DVD Talk: Would you change anything, though?

del Toro: I would love to go back and not screw-up with the actor that plays his wife. I didn't end up getting the performance I wanted, so I ended up cutting that whole backstory out of the movie. I wish and pray that I could go back and work with her in a better way to have that story in the film. The backstory of why the granddaughter was living with them and the love story between the old couple was really touching, and I feel it made me beyond unable to nail it.

DVD Talk: Now done with the Cronos release, when might we see the Director's Cut of Mimic?

del Toro: Well, it got sold along with Don't Be Afraid of the Dark and all the assets of Miramax. I did the Director's Cut and the Blu-ray transfer is done, and it's a much better movie. I love the new cut, but I have no control over it. I took out the jump scares.

DVD Talk: Is there anything else that is different?

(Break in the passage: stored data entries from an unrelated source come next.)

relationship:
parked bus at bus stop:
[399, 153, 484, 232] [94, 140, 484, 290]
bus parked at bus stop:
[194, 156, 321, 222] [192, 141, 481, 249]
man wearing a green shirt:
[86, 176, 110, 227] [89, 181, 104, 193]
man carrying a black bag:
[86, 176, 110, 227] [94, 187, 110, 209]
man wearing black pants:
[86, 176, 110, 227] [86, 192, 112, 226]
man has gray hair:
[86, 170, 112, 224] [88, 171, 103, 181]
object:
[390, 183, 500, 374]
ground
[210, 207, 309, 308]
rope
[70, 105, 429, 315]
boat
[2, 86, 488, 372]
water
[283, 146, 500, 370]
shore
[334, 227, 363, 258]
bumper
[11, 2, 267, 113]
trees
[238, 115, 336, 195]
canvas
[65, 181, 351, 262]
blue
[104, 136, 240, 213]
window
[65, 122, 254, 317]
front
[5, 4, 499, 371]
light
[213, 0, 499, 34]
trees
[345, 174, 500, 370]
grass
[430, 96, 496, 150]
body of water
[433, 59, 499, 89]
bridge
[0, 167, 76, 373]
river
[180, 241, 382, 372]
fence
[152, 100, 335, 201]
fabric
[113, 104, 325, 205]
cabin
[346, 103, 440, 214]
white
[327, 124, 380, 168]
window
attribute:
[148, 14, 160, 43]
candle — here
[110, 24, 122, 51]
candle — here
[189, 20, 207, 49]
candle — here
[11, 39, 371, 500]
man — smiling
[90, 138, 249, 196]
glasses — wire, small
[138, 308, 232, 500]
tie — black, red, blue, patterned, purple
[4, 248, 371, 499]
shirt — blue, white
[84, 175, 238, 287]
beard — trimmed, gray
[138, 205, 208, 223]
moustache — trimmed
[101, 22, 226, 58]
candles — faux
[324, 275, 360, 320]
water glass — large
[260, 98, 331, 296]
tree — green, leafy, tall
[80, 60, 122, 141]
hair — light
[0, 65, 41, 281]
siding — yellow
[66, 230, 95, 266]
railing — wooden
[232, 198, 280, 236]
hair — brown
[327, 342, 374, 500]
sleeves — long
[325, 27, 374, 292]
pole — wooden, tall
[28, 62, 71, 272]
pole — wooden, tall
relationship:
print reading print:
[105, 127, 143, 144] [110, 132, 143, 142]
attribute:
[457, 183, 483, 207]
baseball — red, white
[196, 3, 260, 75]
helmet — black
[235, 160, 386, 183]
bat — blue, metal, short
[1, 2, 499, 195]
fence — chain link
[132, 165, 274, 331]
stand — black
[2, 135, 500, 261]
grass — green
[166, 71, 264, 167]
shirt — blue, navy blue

del Toro: I added back a whole subplot with the Chinese migrant workers. I added some texture to the tunnels, and the old people that live in them. And I also took out all the cheap cares.

DVD Talk: Another theme that you explore in your work a lot is immortality, what's your interest in that theme?

del Toro: Both Pan's Labyrinth and Cronos say the same thing: the only way to reach immortality is ultimately not caring about dying. For me, the girl at the end of Pan's Labyrinth lives forever. The old man in Cronos dies the exact way he wants to die. He doesn't hold onto life greedily, like the old industrialist would have. It's a very beautiful fable about the only way to be immortal is to not care about death, that makes you literally immortal.

DVD Talk: My final question: Can you talk a bit about your early days as a film critic?

del Toro: Why yes, I was doing film criticism in radio, TV, and print. I wrote a book on Alfred Hitchcock that was over 500 pages long, which was published in Mexico and Spain. I was doing both filmmaking and criticism at the same time. I was doing short films and criticism. I always felt I was more of a filmmaker that did criticism than a critic that made films.